Seven Summits adalah meliputi Puncak Carstensz di Pegunungan Jaya Wijaya Indonesia dengan ketinggian 4.884 mdpl, Vinson Massif di Antartika (4.897 mdpl), Elbrus di Rusia (5.642 mdpl), Kilimanjaro di Tanzania (5.895 mdpl), Aconcagua di Argentina (6.962 mdpl), Denali di Alaska (6.194 mdpl) dan Everest di perbatasan Nepal dan Tibet (8.848 mdpl).
Dalam webinar ‘Gue Muda’ dengan tema Pengalaman dan Persiapan Pendakian Gunung Es, Rabu, Fransiska Dimitri, perempuan pertama Indonesia yang berhasil mencapai Seven Summits, menuturkan bahwa untuk mencapai ketujuh puncak gunung tersebut bukan sesuatu yang mudah dan murah. Selain fisik dan mental, juga harus siap secara finansial.
Baca juga: Sandal gunung trendi bisa dipakai bukan cuma untuk mendaki
Dalam mempersiapkan fisik dan mental, Fransiska rutin melakukan latihan single rope technique (SRT), latihan beban, berlari, latihan memanjat tebing serta berlatih mendaki. Selain itu, pengetahuan tentang musim pendakian juga penting untuk kita mengatur manajemen pendakian.

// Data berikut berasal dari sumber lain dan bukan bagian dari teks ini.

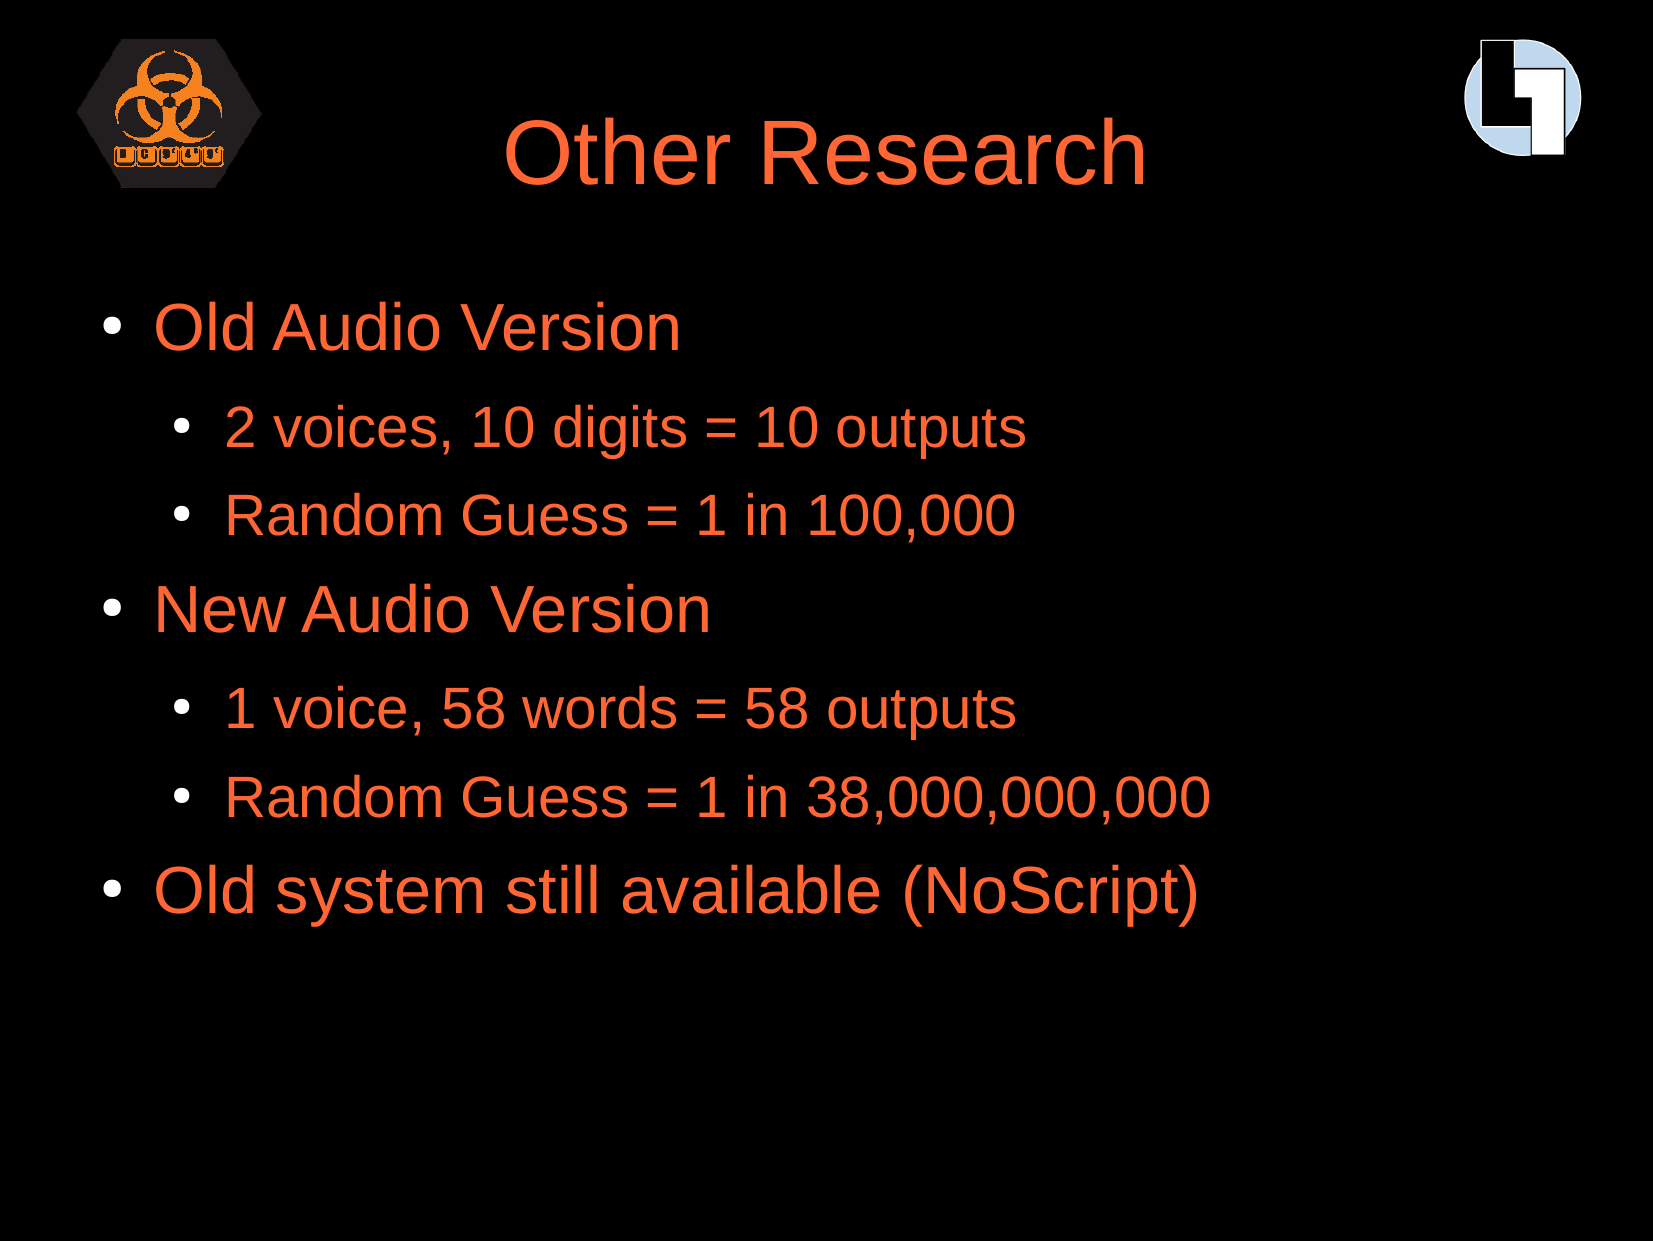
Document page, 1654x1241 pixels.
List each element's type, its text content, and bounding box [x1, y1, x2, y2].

picture [1462, 37, 1583, 158]
title Other Research [82, 49, 1571, 257]
list Old Audio Version 2 voices, 10 digits = 10 outputs Random Guess = 1 in 100,000 New Audio Version 1 voice, 58 words = 58 outputs Random Guess = 1 in 38,000,000,000 Old system still available (NoScript) [82, 290, 1571, 1109]
picture [75, 37, 263, 188]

Dia juga menyampaikan pentingnya pengumpulan informasi tentang medan yang akan ditempuh.
"Pengumpulan informasi meliputi rute, referensi, medan, risiko ancaman dan kecelakaan, risiko penyakit, hingga pembagian tugas dalam tim pendaki," tutur Fransiska dalam siaran pers yang diterima di Jakarta.

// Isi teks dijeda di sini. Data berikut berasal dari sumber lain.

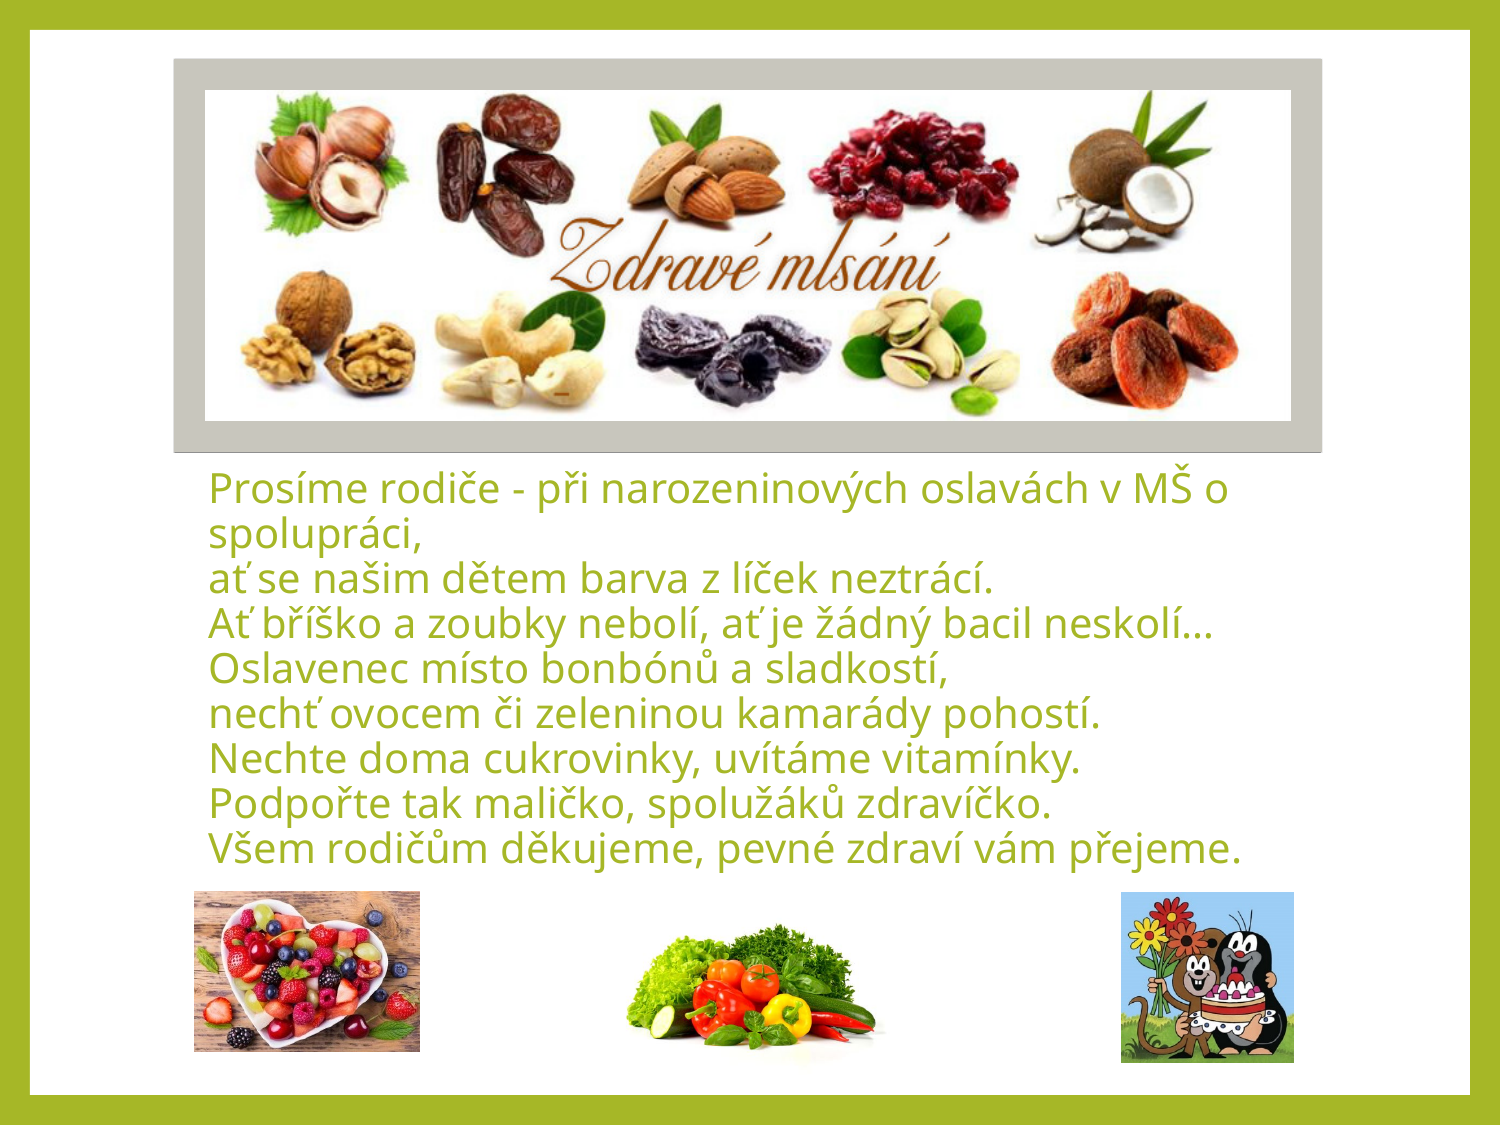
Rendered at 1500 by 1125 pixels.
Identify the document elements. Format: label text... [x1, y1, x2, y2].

picture [194, 891, 420, 1052]
title Prosíme rodiče - při narozeninových oslavách v MŠ o spolupráci, ať se našim dětem barva z líček neztrácí. Ať bříško a zoubky nebolí, ať je žádný bacil neskolí… Oslavenec místo bonbónů a sladkostí, nechť ovocem či zeleninou kamarády pohostí. Nechte doma cukrovinky, uvítáme vitamínky. Podpořte tak maličko, spolužáků zdravíčko. Všem rodičům děkujeme, pevné zdraví vám přejeme. [193, 491, 1317, 849]
picture [205, 90, 1291, 421]
picture [591, 892, 915, 1075]
picture [1121, 892, 1294, 1063]
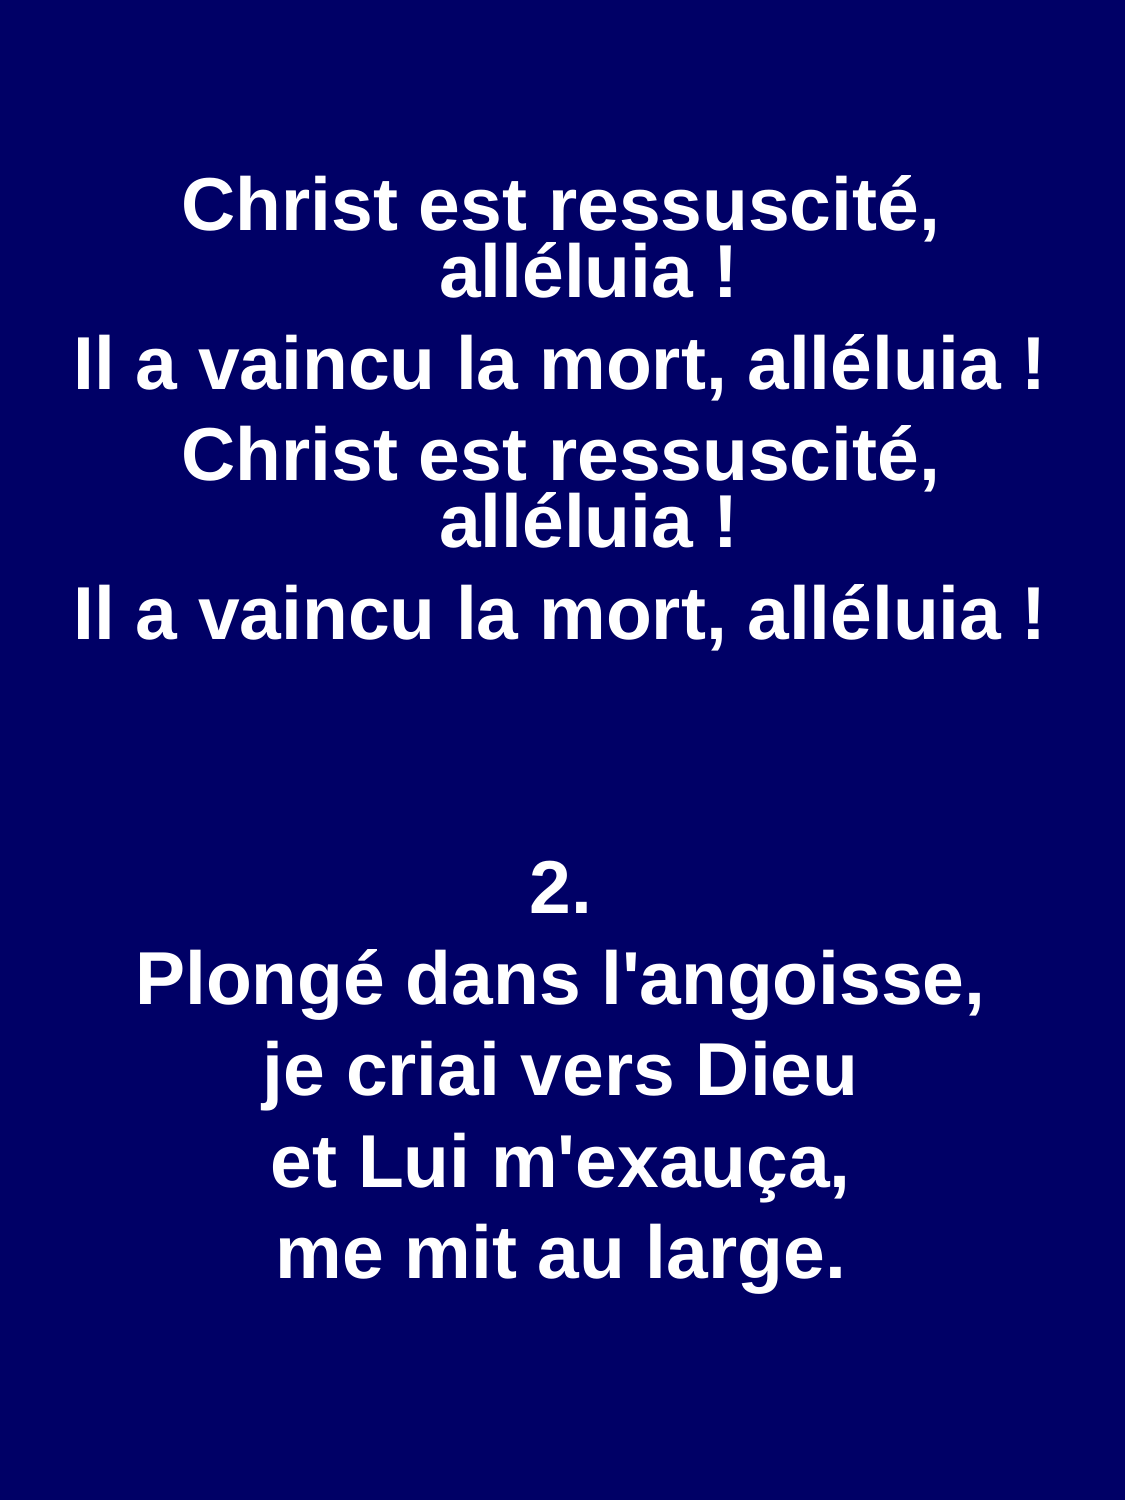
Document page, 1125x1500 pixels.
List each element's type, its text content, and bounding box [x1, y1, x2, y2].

Untuk biaya, Fransiska harus mengeluarkan biaya sekitar Rp5 miliar untuk menyelesaikan ekspedisi Seven Summits.
"Kami awalnya berempat, lalu berkurang menjadi tiga orang, sampai berkurang lagi menjadi dua orang yang menyelesaikan ekspedisi, total menghabiskan biaya sekitar Rp5 miliar," kata dia.
Seven Summiter Indonesia lainnya, Nurhuda, juga menceritakan pengalamannya menaklukkan puncak gunung di Antartika. Ia menyebut bahwa selain fisik, mental, dan finansial, tantangan utama pendaki mencapai Seven Summits adalah cuaca yang tidak dapat diprediksi.

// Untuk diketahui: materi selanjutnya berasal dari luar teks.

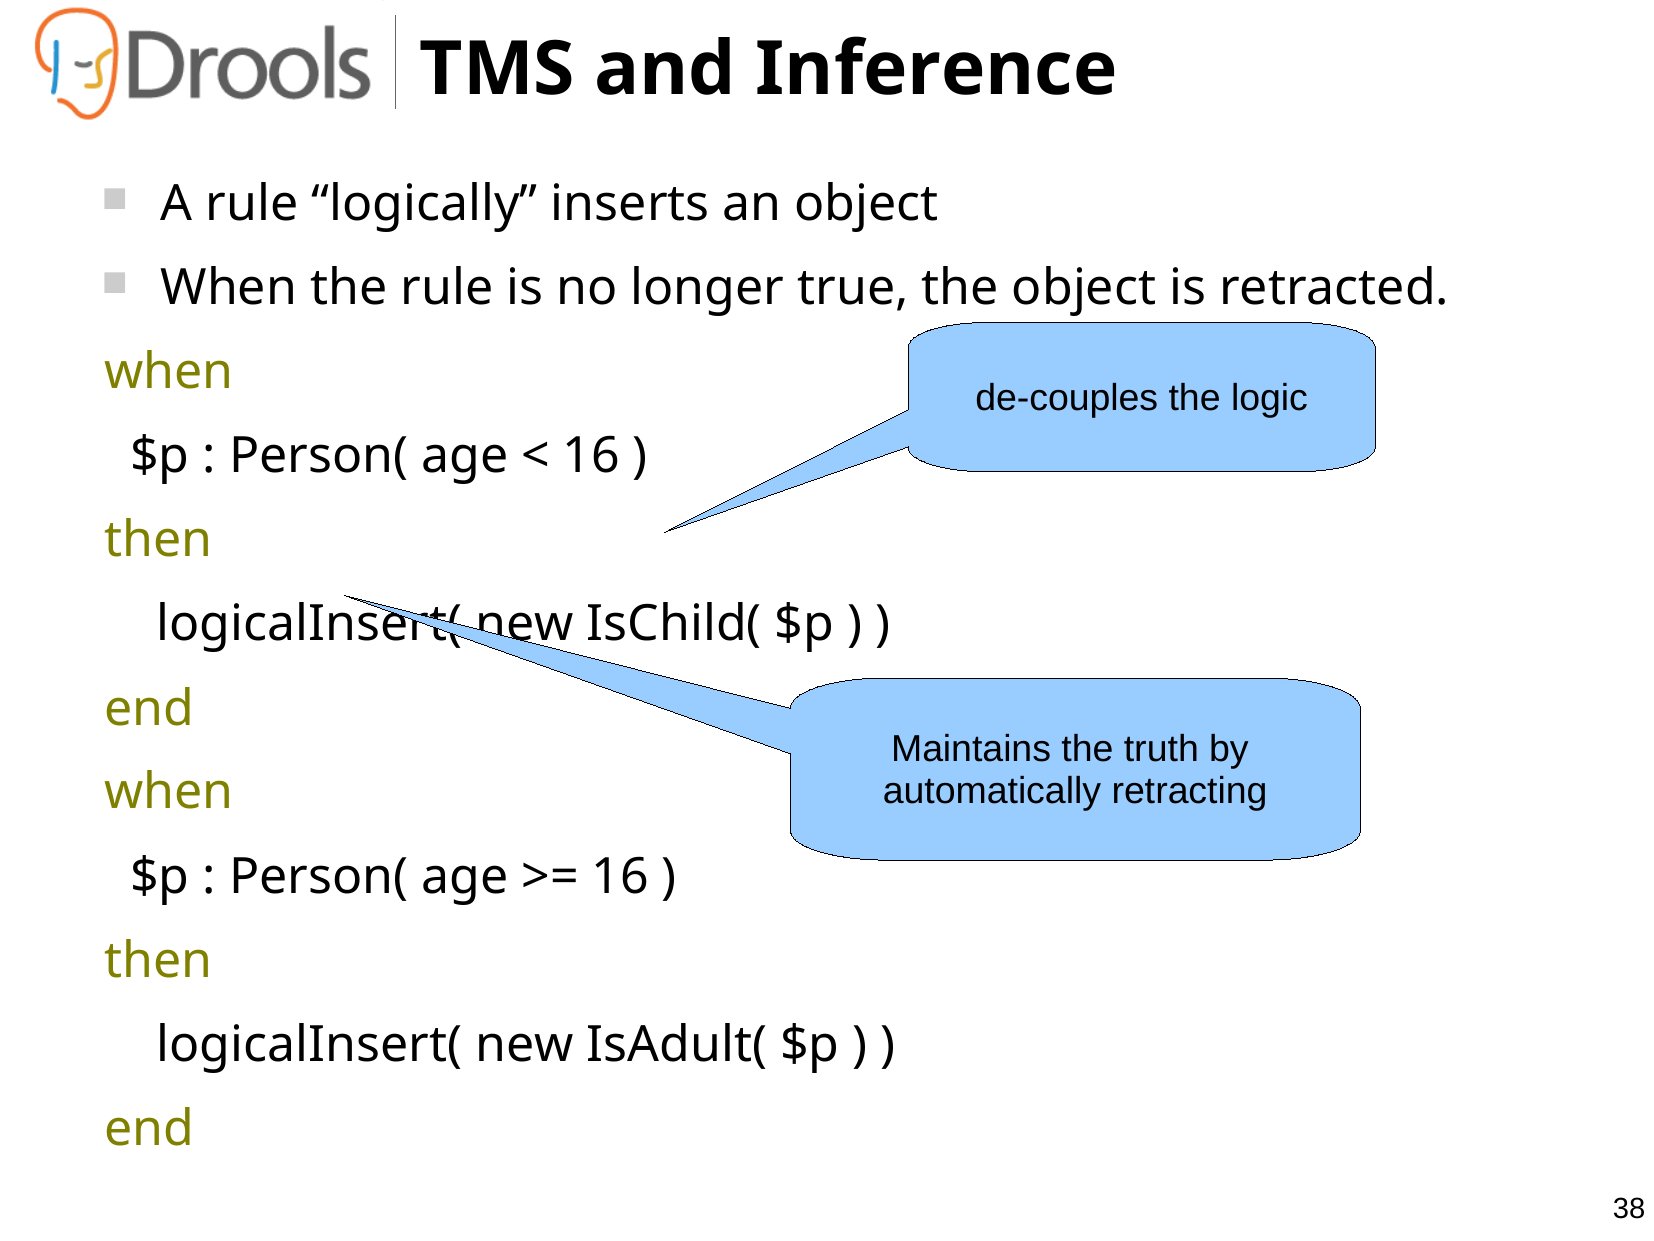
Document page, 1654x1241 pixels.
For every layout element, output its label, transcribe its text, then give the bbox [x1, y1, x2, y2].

"Tidak bisa kita tentukan kapan bisa melanjutkan ke puncak. Harus based on forecast atau ramalan cuaca. Kalau cuaca buruk kita sama sekali enggak bisa kemana mana," ungkap Nurhuda.
Nurhuda menyarankan apabila ingin pergi mendaki ke Antartika maka perlu membawa beberapa peralatan penting, seperti high altitude mountaineering boots, sled, duffle bag, down suit, google eyes, mitten glove, dan ice axe.
Nurhuda juga membagikan pengalamannya mendaki Everest ketika dirinya bersama tim harus menerapkan cache and carry sebelum mencapai puncak.
Cache and carry adalah sistem pendakian untuk pendaki yang akan naik turun membawa sebagian logistik untuk ditimbun. Sistem seperti ini berguna untuk mengatasi jumlah barang bawaan yang banyak pada sebuah eskpedisi sekaligus upaya untuk ber-aklimatisasi.
"Aklimatisasi sangat penting. Dari basecamp pendaki harus ber-aklimatisasi sekitar dua minggu, tergantung cuaca dan kondisi kesehatan si pendaki," tuturnya.
Berbeda dengan Fransiska, biaya ekspedisi Seven Summits yang dikeluarkan Nurhuda dan timnya lebih besar karena jumlah tim yang lebih banyak.
“Kami 10 orang termasuk media menghabiskan biaya sekitar Rp10 miliar. Memang besar, makanya penting untuk membuat tim pendukung yang bisa membantu mencari sponsor. Juga perlu bekerjasama dengan media,” tutup dia.